We are using the LLM in a Huggingface transformers pipeline as this streamlines the sentiment analysis task. The max_length argument refers to the maximum number of tokens passed to the LLM at a time. Tokens can be words or parts of words. The candidate_labels argument indicates the expected output for the LLM; the LLM will predict either positive or negative sentiments in this case.
from transformers import pipeline
classifier = pipeline(model="facebook/bart-large-mnli")
llm_results = classifier(X_test.to_list(), truncation=True, max_length=512, candidate_labels=['negative', 'positive'])
We'll need to convert the LLM outputs to a numerical representation for comparison with the test set labels.
llm_results_bin = [(x['labels'][0]=='positive')+1 for x in llm_results]
The LLM achieves an accuracy of 90% on the test set. This is a 12% improvement despite using an off-the-shelf method.
Analysis
An example of a review the SVM predicted incorrectly is:
"Do not waste your time! I love hokie, I love cheese when it comes to horror. This just plain old sucked."
This review is fairly complex since it uses multiple sentences. It starts with a negative sentence using the word "not" and then a positive sentence using the word "love" twice. The final sentence is negative though it may be difficult for the SVM to interpret the word "sucked". The key to correctly classifying this review is understanding that only the first and second sentences are referring to the reviewed item while the second sentence is context for the review. On the other hand, the attention mechanism of them LLM broke down the review into the different sentences as seen in the image below. It shows how the word I is found to be most related to the all the other words in the same sentence.
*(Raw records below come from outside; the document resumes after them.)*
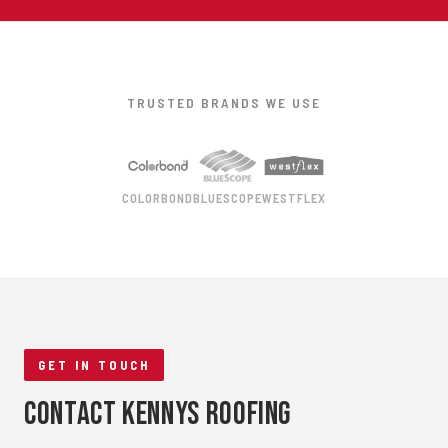
TRUSTED BRANDS WE USE
COLORBOND
BLUESCOPE
WESTFLEX
GET IN TOUCH
Contact Kennys Roofing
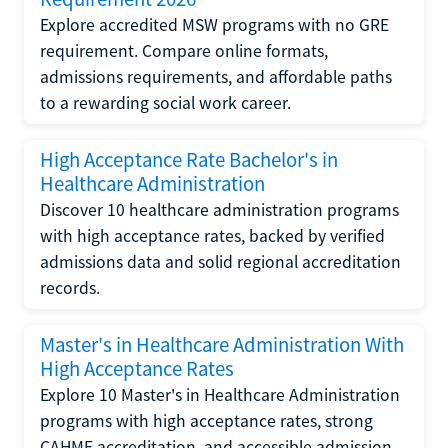
Explore accredited MSW programs with no GRE
requirement. Compare online formats,
admissions requirements, and affordable paths
to a rewarding social work career.
High Acceptance Rate Bachelor's in
Healthcare Administration
Discover 10 healthcare administration programs
with high acceptance rates, backed by verified
admissions data and solid regional accreditation
records.
Master's in Healthcare Administration With
High Acceptance Rates
Explore 10 Master's in Healthcare Administration
programs with high acceptance rates, strong
CAHME accreditation, and accessible admission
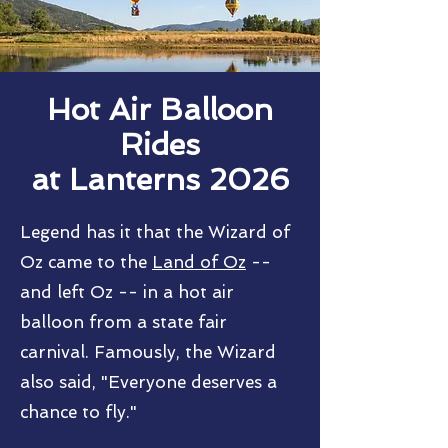
Hot Air Balloon
Rides
at Lanterns 2026
Legend has it that the Wizard of
Oz came to the
Land of Oz
--
and left Oz -- in a hot air
balloon from a state fair
carnival. Famously, the Wizard
also said, "
E
veryone deserves a
chance to fly."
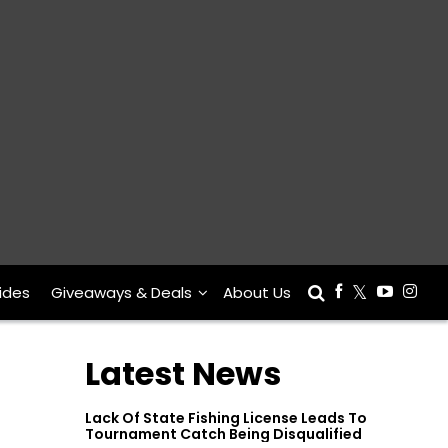
ides
Giveaways & Deals
About Us
Latest News
Lack Of State Fishing License Leads To
Tournament Catch Being Disqualified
The extensive corpus the LLM was trained allowed it to understand the meaning of each sentence and then consider the overall sentiment.
Conclusion
In this article we've explored semantic analysis and how it can be used in the context of sentiment analysis. Using the Sci-Kit learn package, an SVM achieved 78% accuracy whereas the off-the-shelf LLM achieved 90% through zero shot prompting. The LLM was able to correctly classify more reviews than the SVM because of its superior ability to comprehend the overall meaning of text.